This was the first time I’d considered traveling for pleasure in over a year. Last year was a blur — in 2013 I worked more hours (and clocked more sick time) than any previous year in my life. It was an exciting and extraordinary experience, and I had a lot to show for it (19 half-hour episodes of a program I produced and hosted that aired on network television). But now that the frenetic, seven-day workweeks had come to an end, I noted how much I’d missed the simple things, like hanging out with my family on a Saturday or taking an afternoon walk through Balboa Park. It seemed like forever since I’d considered seeking new experiences to share with my favorite person.

As we sifted through maps, airfare comparisons, and hotel reviews, David and I would occasionally lock eyes over our laptops and smile in giddy anticipation. I remembered something I’d read about the importance of anticipation by the woman who wrote The Happiness Project: “By having something to look forward to, no matter what your circumstances, you bring happiness into your life well before the event actually takes place.”

To others, Santa Fe and Iceland might seem to be opposite experiences, but the two destinations had one important thing in common: they each fit our fairly narrow criteria for preferred travel spots. David and I want to visit interesting and unique locations that are known to be clean and safe with few bugs. We’re uninterested in heat and humidity (partly because such a climate is a big draw for creepy crawlies, but also because it’s downright uncomfortable).

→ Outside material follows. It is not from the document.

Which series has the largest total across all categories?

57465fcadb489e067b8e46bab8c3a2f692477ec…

After an hour of spirit-raising travel research, David and I met up with our friend Mellie at the Rose Wine Pub. The three of us were sitting at the bar when Mel announced that she was thinking of moving to Nicaragua. “What? Why?” I shrieked. The bartender chuckled, presumably at the level of outrage in my voice. “I mean,” I said, in a calmer tone, “I thought you said you weren’t a fan of the bugs and humidity in Thailand. And in Nicaragua, there’s malaria, typhoid...I read somewhere that you could get hepatitis A from the water there.”

“It’s cheaper than anywhere else,” Mel answered. “And I didn’t love the heat and bugs in Thailand, but I had a good time. I could get used to things in Nicaragua.”

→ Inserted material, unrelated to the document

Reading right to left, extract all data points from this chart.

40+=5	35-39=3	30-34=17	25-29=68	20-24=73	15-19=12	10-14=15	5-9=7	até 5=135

I thought of all of the nightmarish creatures I knew to reside in Central and South America; of friends’ recounted tales of dysentery. But I like being supportive of my friends’ goals and adventures, so after I stopped reeling from the broadside, I quickly added, “Well, whatever you decide, I’m sure it’ll be awesome.”

It was then that I remembered Mel had gone to Australia, by herself. Australia: the barren land of blood-curdling beasties whose only purpose on this planet, as I understand it, is to terrorize and torture other living things: snakes, spiders, sharks, even the jelly fish are out to get you, all for the enjoyment of watching you suffer. Also, the spiders there can swim.

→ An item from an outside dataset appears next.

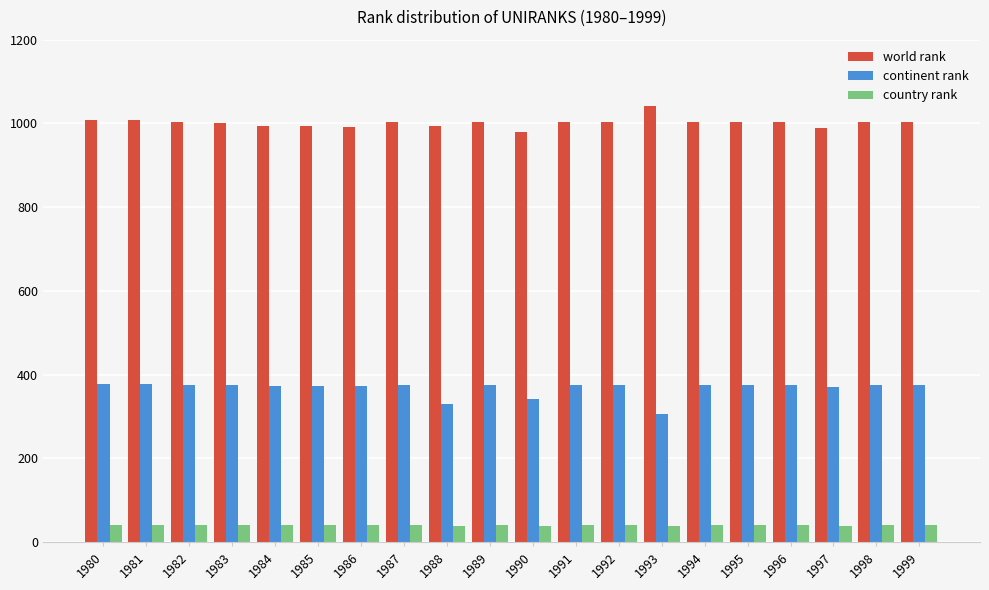

What is the total value across all series at 1993?

1387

I understood my friend’s urge to visit exotic locales, but not to live there. David and I have long been toying with the idea of renting a place in the French or Italian countryside for three to six months out of the year, but it remains a “someday” kind of plan.

“Santa Fe is going to happen regardless,” I said once David and I were back home. “It’s too easy not to just do it. But that doesn’t mean we can’t do Iceland, too. Look at these pictures I found.” I showed David my screen, on which I’d clipped images of ice caves, emerald-green hillsides, thermal lagoons, volcanoes, and majestic waterfalls. “Fire, ice — this place looks like the backdrop to a fantasy movie,” I said.

“And don’t forget the Northern Lights!” David said. “Just like in the movie Frozen. You’d love that.”

He was right. I couldn’t resist something as magical and Disney-esque as the Aurora Borealis. “It’s settled, then,” I said as I grabbed David’s hand and gave it a squeeze. I smiled at the image forming in my mind — me as the Snow Queen, wrapped in a soft parka, standing atop a glacier, and petting a reindeer.